__Apply what you read__
#1 In the Priyuraalu text, rewrite the passage between "Indian romantic drama" and "17 September 2021.", inclusive, replacing "romantic drama" with "romantic comedy".
#2 Using the Priyuraalu text, answer these questions:
(a) Who edited the film?
(b) Which actor plays Sarita?
(c) During which months was the film mostly shot?

__Page text__
* * *

- Release poster
- Directed by: G. V. Rama Raju
- Story by: Sri Sowmya
- Produced by: Ramaraju Ajay Karlapudi
- Starring: Prithvi Medavaram Kalapala Mounika
- Cinematography: Mahi P. Reddy
- Edited by: Sai Revanth
- Music by: Sunil Kashyap
- Release date: 17 September 2021;
- Country: India
- Language: Telugu

= Priyuraalu =

Indian romantic drama film

Priyuraalu is a 2021 Indian Telugu-language romantic drama film directed by G. V. Rama Raju and starring Prudhvi Medavaram and Mounika. The film streamed on SonyLIV on 17 September 2021.

== Cast ==
- Prudhvi Medavaram as Madhav
- Mounika as Divya
- Kaushik Reddy as Watchman
- Kamakshi Bhaskarla as Sarita
- Jogi Naidu
- Varsha
- Krishnam Raju

== Production ==
The film was mostly shot from January to February of 2020 but was delayed because of the COVID-19 pandemic.

* * *

__Dataset excerpts__
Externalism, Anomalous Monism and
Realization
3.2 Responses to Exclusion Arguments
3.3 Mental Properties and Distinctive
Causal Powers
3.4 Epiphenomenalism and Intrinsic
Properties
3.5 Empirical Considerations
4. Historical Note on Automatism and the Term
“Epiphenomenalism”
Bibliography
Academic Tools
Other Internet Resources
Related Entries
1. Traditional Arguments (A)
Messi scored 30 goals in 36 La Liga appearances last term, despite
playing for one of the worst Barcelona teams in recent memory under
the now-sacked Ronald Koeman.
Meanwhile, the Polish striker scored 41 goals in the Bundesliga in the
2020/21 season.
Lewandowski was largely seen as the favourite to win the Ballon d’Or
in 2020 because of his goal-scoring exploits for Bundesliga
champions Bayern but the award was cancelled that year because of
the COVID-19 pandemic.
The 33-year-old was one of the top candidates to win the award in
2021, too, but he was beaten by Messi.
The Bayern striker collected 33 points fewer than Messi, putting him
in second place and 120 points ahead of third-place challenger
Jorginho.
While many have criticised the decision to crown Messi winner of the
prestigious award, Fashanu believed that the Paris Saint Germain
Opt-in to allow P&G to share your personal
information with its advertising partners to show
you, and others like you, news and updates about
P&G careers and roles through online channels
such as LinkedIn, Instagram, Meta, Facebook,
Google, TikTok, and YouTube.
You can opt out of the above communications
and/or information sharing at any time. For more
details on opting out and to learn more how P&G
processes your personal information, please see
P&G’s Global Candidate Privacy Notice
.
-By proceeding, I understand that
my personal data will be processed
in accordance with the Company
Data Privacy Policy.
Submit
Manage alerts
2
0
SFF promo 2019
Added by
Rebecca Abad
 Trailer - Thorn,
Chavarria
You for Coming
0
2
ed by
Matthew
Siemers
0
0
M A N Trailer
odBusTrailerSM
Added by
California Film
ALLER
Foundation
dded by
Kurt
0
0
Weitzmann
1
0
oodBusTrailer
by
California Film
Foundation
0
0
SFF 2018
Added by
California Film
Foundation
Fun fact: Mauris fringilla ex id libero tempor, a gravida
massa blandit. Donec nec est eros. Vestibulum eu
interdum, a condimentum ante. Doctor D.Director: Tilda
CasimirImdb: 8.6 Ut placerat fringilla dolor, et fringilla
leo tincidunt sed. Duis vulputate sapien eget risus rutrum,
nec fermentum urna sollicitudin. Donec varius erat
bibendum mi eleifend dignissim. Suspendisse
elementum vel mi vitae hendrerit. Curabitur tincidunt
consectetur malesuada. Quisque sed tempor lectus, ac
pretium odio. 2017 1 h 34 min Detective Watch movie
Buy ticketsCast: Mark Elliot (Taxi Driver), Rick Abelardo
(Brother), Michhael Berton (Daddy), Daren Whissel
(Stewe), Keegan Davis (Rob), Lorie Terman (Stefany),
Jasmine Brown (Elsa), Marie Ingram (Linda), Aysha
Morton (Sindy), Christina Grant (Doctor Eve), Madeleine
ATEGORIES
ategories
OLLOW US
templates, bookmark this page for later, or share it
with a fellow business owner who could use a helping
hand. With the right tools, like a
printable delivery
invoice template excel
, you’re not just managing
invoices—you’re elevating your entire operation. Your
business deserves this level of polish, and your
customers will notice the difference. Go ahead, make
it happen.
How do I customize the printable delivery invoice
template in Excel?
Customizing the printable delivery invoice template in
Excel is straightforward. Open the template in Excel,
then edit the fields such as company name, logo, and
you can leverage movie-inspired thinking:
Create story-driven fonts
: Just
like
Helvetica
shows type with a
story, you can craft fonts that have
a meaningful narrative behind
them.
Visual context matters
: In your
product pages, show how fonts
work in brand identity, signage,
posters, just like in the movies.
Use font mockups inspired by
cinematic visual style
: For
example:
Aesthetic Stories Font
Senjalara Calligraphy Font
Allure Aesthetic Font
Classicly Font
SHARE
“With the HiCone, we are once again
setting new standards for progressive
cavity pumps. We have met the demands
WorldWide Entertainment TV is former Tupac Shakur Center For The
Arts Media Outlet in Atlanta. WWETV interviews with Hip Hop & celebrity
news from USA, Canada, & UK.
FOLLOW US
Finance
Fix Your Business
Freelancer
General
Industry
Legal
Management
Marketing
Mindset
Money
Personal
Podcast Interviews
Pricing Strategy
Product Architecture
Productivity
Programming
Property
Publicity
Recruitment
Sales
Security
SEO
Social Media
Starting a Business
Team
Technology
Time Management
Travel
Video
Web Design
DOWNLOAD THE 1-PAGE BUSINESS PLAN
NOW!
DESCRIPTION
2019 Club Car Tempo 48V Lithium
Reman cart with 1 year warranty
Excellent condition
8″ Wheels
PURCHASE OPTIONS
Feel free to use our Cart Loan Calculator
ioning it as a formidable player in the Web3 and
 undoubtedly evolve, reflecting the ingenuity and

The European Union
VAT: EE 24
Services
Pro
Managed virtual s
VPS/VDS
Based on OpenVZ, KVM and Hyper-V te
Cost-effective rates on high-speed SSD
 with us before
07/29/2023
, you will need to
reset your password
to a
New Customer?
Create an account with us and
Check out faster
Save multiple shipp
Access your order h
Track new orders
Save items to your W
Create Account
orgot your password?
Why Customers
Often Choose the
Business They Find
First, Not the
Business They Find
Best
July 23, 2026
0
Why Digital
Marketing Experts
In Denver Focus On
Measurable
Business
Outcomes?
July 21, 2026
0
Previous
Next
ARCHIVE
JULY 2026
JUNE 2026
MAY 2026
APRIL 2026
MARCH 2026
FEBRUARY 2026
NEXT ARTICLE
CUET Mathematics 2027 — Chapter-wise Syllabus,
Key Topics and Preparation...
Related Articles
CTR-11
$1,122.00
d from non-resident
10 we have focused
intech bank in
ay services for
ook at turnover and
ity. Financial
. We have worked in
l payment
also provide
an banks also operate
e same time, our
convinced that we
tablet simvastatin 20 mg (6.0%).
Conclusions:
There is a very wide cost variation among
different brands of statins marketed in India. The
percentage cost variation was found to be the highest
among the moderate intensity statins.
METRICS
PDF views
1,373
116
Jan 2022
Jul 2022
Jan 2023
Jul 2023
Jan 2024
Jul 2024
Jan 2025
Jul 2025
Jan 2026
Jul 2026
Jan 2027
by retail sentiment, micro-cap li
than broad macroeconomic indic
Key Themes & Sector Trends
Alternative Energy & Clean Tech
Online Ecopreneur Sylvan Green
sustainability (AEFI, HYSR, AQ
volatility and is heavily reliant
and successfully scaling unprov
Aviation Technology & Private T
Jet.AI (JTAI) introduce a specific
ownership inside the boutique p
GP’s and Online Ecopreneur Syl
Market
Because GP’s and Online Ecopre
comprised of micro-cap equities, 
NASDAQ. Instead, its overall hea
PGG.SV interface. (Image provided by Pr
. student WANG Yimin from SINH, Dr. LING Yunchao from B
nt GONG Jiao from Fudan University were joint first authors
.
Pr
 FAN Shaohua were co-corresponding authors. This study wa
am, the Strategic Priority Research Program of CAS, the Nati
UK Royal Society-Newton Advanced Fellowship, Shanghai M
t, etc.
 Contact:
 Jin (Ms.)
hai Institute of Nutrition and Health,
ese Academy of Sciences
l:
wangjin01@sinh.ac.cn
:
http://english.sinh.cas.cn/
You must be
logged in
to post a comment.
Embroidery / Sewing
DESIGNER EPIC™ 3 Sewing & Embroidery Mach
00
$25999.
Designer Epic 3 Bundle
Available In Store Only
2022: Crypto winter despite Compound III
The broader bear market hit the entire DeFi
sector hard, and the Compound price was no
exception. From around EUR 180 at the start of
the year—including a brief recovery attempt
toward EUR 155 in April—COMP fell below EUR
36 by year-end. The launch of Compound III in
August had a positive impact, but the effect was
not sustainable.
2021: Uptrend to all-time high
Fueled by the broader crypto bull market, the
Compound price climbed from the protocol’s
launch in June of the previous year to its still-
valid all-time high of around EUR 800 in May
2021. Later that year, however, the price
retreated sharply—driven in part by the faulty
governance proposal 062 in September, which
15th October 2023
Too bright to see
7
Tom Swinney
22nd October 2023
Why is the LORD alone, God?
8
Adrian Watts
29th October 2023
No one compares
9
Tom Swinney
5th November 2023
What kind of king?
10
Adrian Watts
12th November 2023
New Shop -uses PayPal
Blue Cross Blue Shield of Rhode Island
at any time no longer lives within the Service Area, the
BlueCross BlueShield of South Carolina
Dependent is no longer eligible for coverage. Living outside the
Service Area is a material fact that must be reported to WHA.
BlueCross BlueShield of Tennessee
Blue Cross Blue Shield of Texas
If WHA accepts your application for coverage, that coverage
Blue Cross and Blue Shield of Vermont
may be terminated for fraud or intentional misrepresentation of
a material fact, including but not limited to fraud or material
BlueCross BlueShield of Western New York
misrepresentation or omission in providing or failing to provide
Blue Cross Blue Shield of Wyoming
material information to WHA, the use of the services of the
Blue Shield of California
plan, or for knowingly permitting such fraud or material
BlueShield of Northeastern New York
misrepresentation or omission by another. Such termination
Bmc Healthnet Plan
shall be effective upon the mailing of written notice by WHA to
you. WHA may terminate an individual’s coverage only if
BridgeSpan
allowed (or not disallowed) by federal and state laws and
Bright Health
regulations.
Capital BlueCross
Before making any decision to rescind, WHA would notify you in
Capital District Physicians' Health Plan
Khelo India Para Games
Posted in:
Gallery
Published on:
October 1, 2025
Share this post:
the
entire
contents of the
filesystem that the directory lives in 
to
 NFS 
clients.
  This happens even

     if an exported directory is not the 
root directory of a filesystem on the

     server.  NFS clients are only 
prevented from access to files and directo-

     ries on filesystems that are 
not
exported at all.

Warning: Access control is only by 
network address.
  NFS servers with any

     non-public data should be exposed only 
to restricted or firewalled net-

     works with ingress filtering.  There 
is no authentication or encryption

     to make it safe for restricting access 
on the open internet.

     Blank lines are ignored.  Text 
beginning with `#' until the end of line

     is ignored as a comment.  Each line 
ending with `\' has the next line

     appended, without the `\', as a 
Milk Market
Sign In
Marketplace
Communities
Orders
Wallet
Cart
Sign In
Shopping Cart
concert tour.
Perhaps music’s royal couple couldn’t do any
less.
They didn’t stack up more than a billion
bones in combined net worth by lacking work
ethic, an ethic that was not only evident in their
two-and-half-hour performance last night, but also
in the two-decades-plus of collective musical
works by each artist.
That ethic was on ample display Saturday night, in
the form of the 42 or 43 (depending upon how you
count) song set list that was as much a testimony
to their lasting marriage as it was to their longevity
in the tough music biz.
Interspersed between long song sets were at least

* * *

__Numbered responses__
#1
Indian romantic comedy film

Priyuraalu is a 2021 Indian Telugu-language romantic comedy film directed by G. V. Rama Raju and starring Prudhvi Medavaram and Mounika. The film streamed on SonyLIV on 17 September 2021.

#2
(a) Sai Revanth
(b) Kamakshi Bhaskarla
(c) January to February of 2020